使用神经网络识别手写数字——代码实现

部分代码解读

在之前描述 MNIST 数据时，我说它分成了 60,000 个训练图像和 10,000 个测试图像。这是官方的 MNIST 的描述。实际上，我们将用稍微不同的方法对数据进行划分。我们将测试集保持原样，但是将 60,000 个图像的 MNIST 训练集分成两个部分：一部分 50,000 个图像，我们将用来训练我们的神经网络，和一个单独的 10,000 个图像的验证集。在本章中我们不使用验证数据，但是在本书的后面我们将会发现它对于解决如何去设置某些神经网络中的超参数是很有用的，例如学习率等，这些参数不被我们的学习算法直接选择。尽管验证数据不是原始 MNIST 规范的一部分，然而许多人以这种方式使用 MNIST，并且在神经网络中使用验证数据是很普遍的。从现在起当我提到“MNIST 训练数据”时，我指的是我们的 50,000 个图像数据集，而不是原始的 60,000图像数据集

除了 MNIST 数据，我们还需要一个叫做 Numpy 的 Python 库，用来做快速线性代数。如果你没有安装过 Numpy。在列出一个完整的代码清单之前，让我解释一下神经网络代码的核心特性。核心片段是一个 Network 类，我们用来表示一个神经网络。这是我们用来初始化一个 Network 对象的代码：

神经网络架构

class Network(object):

	def __init__(self, sizes):
		self.num_layers = len(sizes)
		self.sizes = sizes
		self.biases = [np.random.randn(y, 1) for y in sizes[1:]]
		self.weights = [np.random.randn(y, x)
						for x, y in zip(sizes[:-1], sizes[1:])]

在这段代码中，列表 sizes 包含各层神经元的数量。例如，如果我们想创建一个在第一层有 2 个神经元，第二层有 3 个神经元，最后层有 1 个神经元的 Network 对象，我们应这样写代码：

1	net = Network([2, 3, 1])

Network 对象中的权重和偏置都是被随机初始化的，使用 Numpy 的 np.random.randn! 函数来生成均值为 0，标准差为 1 的高斯分布。这样的随机初始化给了我们的随机梯度下降算法一个起点。

激活函数

我们从定义 S型函数开始：

1 2	def sigmoid(z): return 1.0/(1.0+np.exp(-z))

前馈神经网络

然后对 Network 类添加一个 feedforward 方法，对于网络
给定一个输入 $a$，返回对应的输出,这个方法所做的是对每一层应用方程。

def feedforward(self, a):
    """Return the output of the network if "a" is input."""
    for b, w in zip(self.biases, self.weights):
        a = sigmoid(np.dot(w, a)+b)
    return a

随机梯度下降算法

当然，我们想要 Network 对象做的主要事情是学习。为此我们给它们一个实现随机梯度下降算法的 SGD 方法。代码如下。其中一些地方看似有一点神秘，我会在代码后面逐个分析。

def SGD(self, training_data, epochs, mini_batch_size, eta,
        test_data=None):
    """Train the neural network using mini-batch stochastic
    gradient descent.  The "training_data" is a list of tuples
    "(x, y)" representing the training inputs and the desired
    outputs.  The other non-optional parameters are
       self-explanatory.  If "test_data" is provided then the
       network will be evaluated against the test data after each
       epoch, and partial progress printed out.  This is useful for
       tracking progress, but slows things down substantially."""
       if test_data: n_test = len(test_data)

> _提取的行_
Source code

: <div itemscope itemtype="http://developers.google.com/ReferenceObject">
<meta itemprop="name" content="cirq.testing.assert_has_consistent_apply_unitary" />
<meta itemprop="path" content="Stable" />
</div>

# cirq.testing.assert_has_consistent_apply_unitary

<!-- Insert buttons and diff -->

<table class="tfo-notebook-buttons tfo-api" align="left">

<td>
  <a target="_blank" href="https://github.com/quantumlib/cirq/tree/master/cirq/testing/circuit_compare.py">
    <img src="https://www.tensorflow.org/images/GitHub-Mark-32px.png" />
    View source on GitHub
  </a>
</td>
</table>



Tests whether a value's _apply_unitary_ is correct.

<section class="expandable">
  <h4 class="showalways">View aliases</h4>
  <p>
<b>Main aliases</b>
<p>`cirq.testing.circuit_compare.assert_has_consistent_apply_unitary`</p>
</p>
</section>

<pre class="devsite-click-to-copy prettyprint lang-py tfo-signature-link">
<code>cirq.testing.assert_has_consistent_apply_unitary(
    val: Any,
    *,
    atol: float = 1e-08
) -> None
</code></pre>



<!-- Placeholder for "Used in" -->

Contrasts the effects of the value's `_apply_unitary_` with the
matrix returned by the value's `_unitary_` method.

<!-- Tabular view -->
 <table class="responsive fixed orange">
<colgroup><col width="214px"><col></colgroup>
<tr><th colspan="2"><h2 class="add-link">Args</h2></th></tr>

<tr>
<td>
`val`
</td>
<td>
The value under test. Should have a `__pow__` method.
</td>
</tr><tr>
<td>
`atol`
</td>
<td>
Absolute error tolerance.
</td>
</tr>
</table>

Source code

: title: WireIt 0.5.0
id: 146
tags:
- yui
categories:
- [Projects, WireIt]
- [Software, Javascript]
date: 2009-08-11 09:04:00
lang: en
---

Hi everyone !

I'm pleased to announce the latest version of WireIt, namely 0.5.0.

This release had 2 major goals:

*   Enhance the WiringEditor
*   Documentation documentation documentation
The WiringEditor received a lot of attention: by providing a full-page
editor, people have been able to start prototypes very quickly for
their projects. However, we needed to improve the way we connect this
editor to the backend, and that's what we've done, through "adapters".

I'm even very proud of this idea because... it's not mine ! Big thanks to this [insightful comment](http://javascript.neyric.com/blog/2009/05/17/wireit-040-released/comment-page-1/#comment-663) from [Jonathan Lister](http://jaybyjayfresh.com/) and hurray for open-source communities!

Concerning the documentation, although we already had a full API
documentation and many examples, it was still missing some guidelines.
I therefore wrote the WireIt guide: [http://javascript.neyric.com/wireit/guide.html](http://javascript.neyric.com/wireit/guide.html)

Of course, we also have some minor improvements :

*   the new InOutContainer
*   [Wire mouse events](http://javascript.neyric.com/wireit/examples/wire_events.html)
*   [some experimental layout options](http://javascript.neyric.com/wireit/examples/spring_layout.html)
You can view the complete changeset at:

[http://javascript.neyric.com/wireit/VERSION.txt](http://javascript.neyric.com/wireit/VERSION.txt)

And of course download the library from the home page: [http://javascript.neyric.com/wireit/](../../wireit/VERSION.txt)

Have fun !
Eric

> _任务说明_
请打印练习文本中从“在这段代码中，列表 sizes 包含各层神经元的数量。例如，如果我们想创建一个在第一层有”到“sigmoid(z): return 1.0/(1.0+np.exp(-z))”的部分，一字不改。 这些行与练习文本没有关系。

> _回答_
在这段代码中，列表 sizes 包含各层神经元的数量。例如，如果我们想创建一个在第一层有 2 个神经元，第二层有 3 个神经元，最后层有 1 个神经元的 Network 对象，我们应这样写代码：

1	net = Network([2, 3, 1])

Network 对象中的权重和偏置都是被随机初始化的，使用 Numpy 的 np.random.randn! 函数来生成均值为 0，标准差为 1 的高斯分布。这样的随机初始化给了我们的随机梯度下降算法一个起点。

激活函数

我们从定义 S型函数开始：

1 2	def sigmoid(z): return 1.0/(1.0+np.exp(-z))